_REQUIRED WORK_.
a. According to the article on the Confederate flag below, what approval is required to take the flag down?
b. List every person named in the article on the Confederate flag below.
c. Write the next part of the article on the Confederate flag below, picking up after its final sentence.

_PAGE_.
⟨
Historian debunks the Confederate Flag debate: it's not racism vs. heritage, but racist heritage
The South Carolina and American flags fly at half mast as the Confederate flag unfurls below at the Confederate Monument June 18, 2015 in Columbia, South Carolina (AFP Photo/Sean Rayford)

Early Saturday filmmaker and activist Bree Newsome scaled the poll in front of the South Carolina Statehouse and took down the Confederate Flag that continues to fly. But don't worry guys: within the hour, the Flag had been replaced, just in time for an 11AM White Supremacist rally, and Newsome was arrested.

The flag continues to fly despite the calls for its removal, in light of the Charleston shooting, from Republican Gov. Nikki Haley and a group of the state’s top lawmakers.  But the the move requires approval by two-thirds majorities in both chambers of the South Carolina Legislature.

In a statement Newsome said, "It's time for a new chapter where we are sincere about dismantling white supremacy and building toward true racial justice and equality."
⟩
_RECORDS_.
⟨
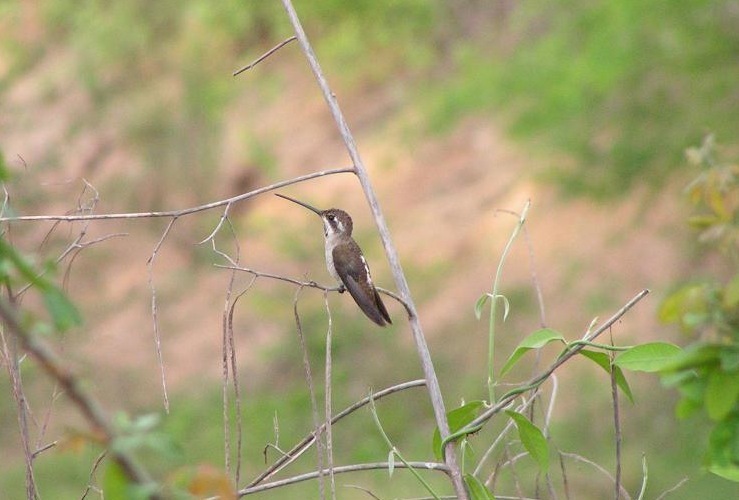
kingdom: Animalia
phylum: Chordata
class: Aves
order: Apodiformes
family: Trochilidae
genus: Heliomaster
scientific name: Heliomaster constantii
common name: Plain-capped starthroat
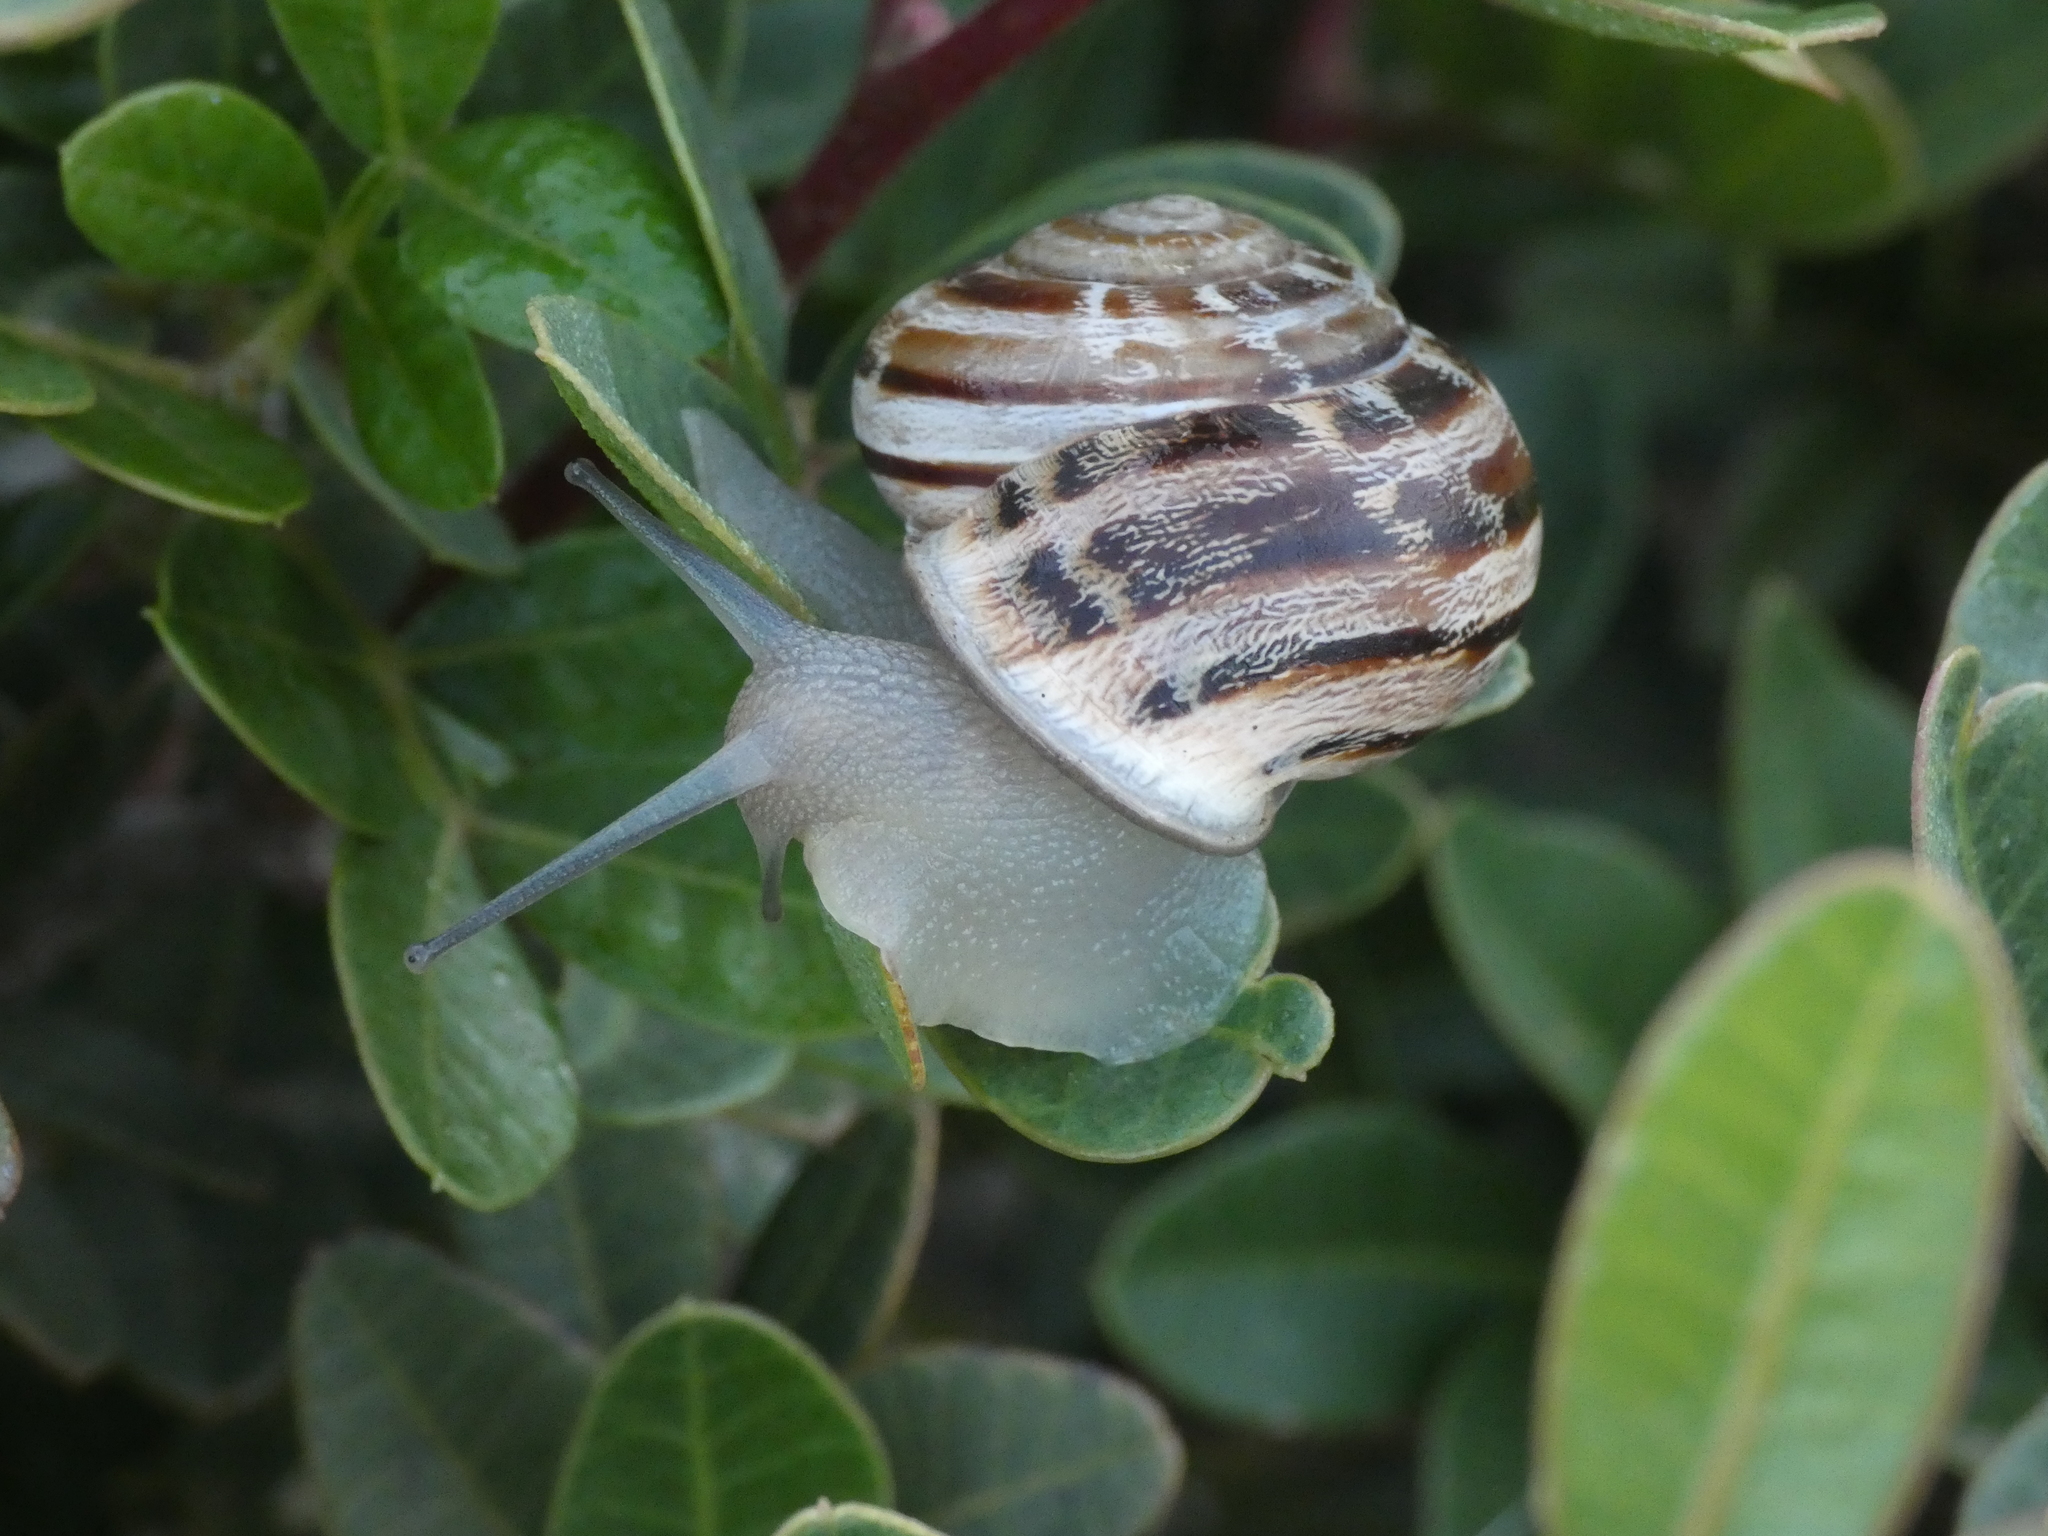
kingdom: Animalia
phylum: Mollusca
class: Gastropoda
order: Stylommatophora
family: Helicidae
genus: Eobania
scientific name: Eobania vermiculata
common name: Chocolateband snail
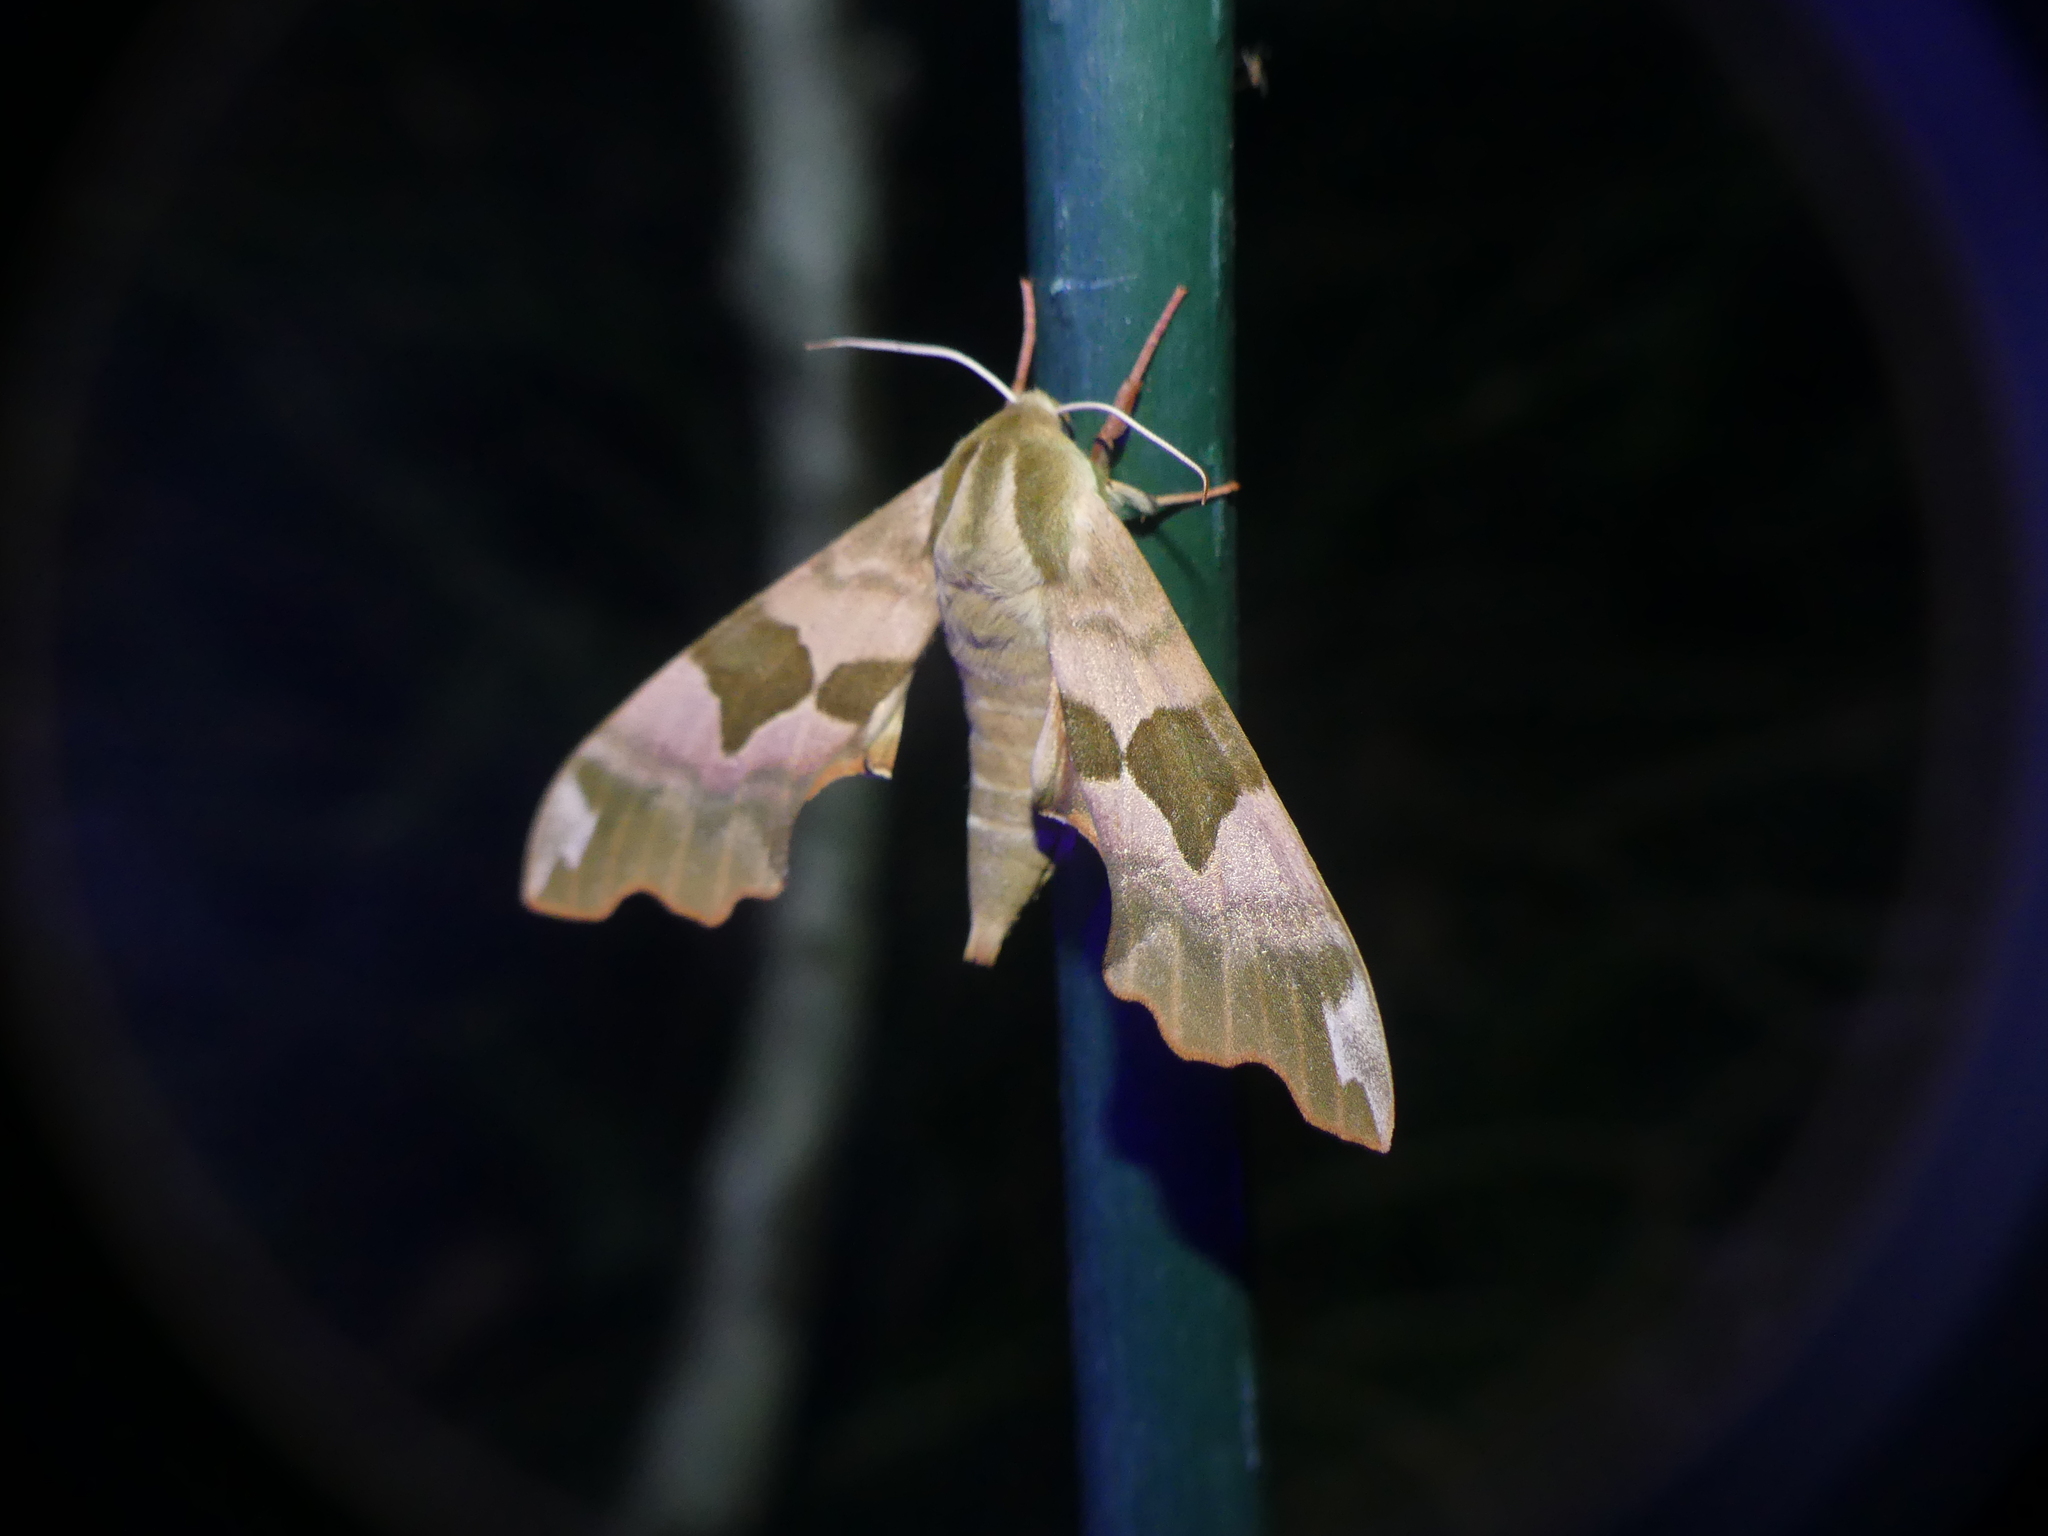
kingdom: Animalia
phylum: Arthropoda
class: Insecta
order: Lepidoptera
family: Sphingidae
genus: Mimas
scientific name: Mimas tiliae
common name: Lime hawk-moth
⟩
_RESPONSES BY TASK_.
a. Two-thirds majorities in both chambers of the South Carolina Legislature.

b. Bree Newsome, Nikki Haley, Sean Rayford

c.
And yet, the idea that the Confederate Flag represents anything but racism persists. Historian Claire Potter, a professor at the New School, joined me on my new radio show and she spoke about the false dichotomy, which presents the flag as a symbol of (A) racism or (B) heritage. She referred to a New York Times article which read,

... many say it is a symbol of the South’s heritage, culture and military pride and can be displayed without any sense of racism.

Does displaying the flag show historic appreciation, or is it a symbol of a reviled era, that breeds racism and should not be officially approved?

"Is racism and heritage a different thing?" Potter reflected. "And when we call something heritage, is that a way of obfuscating what we're really talking about?" Potter puts this manipulation of history in a larger context: "People use history to take the positions they want to take, to justify what they want to justify. And, of course, there's nothing that's been more abused, really, in American History, than the History of The Civil War, slavery and the Civil Rights Movement."

Listen to my full interview with Claire Potter, who joins comedian Gabe Pacheco and me, on episode two of The Katie Halper Show below. Found out about the time one of the Confederate flags "had too much White," something I didn't think was possible. The episode also has an excerpt from an interview I did with Mariangeles Borghini, the woman who organized the Take Down The Flag South Carolina Facebook Page, petition and rally.  You can listen to The Katie Halper Show every Wednesday at 6pm on WBAI.org or 99.5 FM in New York City.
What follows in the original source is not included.